The documentation required for participation must be sent by email to ediliziacrobaticaspa@pec.it by 6.00 pm on the day before the date of first call of the meeting, in order to allow the Company to authorize the relevant participations.

It is specified that the Company will communicate the access codes to the platform for participation in the meeting via video conference only after verification of the legitimacy of participation carried out on the basis of the documentation to be sent according to the methods set out above. Otherwise, connection and participation in the meeting will not be permitted.

Without prejudice to the methods of participation by means of telecommunications, each shareholder who has the right to participate in the meeting may be represented, pursuant to the law and article 14 of the Company’s statute, by written proxy, in compliance with the provisions of the article 2372 of the civil code, with the right to sign the proxy form available on the Company’s website at: www.acrobaticagroup.com, in the “Investors” section. The proxy can be sent to the Company by sending a registered letter with return receipt to EdiliziAcrobatica SpA, viale Brigate Partigiane n. 18, 16129, Genoa, or by electronic notification to the Certified Mail address ediliziacrobaticaspa@pec.it.

To exercise the right to add to the agenda and the right to ask questions before the meeting, provided for in article 13 of the company statute, please refer to the text of the statute itself published on the company website at www.acrobaticagroup.com, in the “Investors” section.

SUBMISSION OF ANY ALTERNATIVE CANDIDATURES FOR THE INTEGRATION OF THE BOARD OF DIRECTORS

Shareholders’ attention is drawn to the need to submit their proposals, alternative to those formulated by the Board of Directors, regarding the formulation of possible candidates regarding the integration of the Board of Directors well in advance of the date of the Shareholders’ Meeting, and therefore to send their proposals regarding the integration of the Board of Directors to the Company no later than the 7th (seventh) day prior to the date of the Shareholders’ Meeting by sending them, alternatively, by registered mail to EdiliziAcrobatica S.p.A, viale Brigate Partigiane no. 18, 16129, Genoa, or by electronic notification to the Certified Mail address ediliziacrobaticaspa@pec.it. In all cases, the above-mentioned proposals must be accompanied by: (i) a professional curriculum vitae of the candidate(s) as well as (ii) a declaration in which the candidate(s) accept(s) the candidature and certify, under their own responsibility, the non-existence of any cause of incompatibility and ineligibility, as well as the existence of the requirements prescribed by the laws in force to hold the office of Director.

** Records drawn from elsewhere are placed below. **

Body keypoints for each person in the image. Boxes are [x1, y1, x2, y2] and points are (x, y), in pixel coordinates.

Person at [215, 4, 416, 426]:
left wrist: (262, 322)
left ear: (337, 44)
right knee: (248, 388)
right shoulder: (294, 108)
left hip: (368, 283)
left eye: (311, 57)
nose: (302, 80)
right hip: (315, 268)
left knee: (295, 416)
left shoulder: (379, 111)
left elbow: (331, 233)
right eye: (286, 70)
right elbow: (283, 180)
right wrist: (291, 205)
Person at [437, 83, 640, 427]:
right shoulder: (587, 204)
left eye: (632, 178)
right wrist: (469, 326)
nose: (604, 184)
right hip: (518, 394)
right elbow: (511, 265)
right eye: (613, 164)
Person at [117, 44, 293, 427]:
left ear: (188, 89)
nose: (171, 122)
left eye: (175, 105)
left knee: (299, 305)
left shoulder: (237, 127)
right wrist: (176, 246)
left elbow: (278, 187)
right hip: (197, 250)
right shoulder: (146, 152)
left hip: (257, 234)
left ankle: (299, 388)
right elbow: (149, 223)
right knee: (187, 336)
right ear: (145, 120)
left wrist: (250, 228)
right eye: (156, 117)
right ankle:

INTEGRATION OF THE BOARD OF AUDITORS

Shareholders’ attention is drawn to the need to submit their proposals regarding the integration of the Board of Statutory Auditors well in advance of the date of the Shareholders’ Meeting, and therefore to send their proposals regarding the integration of the Board of Statutory Auditors to the Company no later than the 7th (seventh) day prior to the date of the Shareholders’ Meeting by sending them, alternatively, by registered mail to EdiliziAcrobatica S.p.A, viale Brigate Partigiane no. 18, 16129, Genoa, or by electronic notification to the Certified Mail address ediliziacrobaticaspa@pec.it.

DOCUMENTATION

The documentation relating to the items on the agenda, required by current legislation, will be made available to the public within the terms of the law, at the registered office and on the Company’s website, www.acrobaticagroup.com, in the “Investors” section .

This notice is also published on the Company’s website.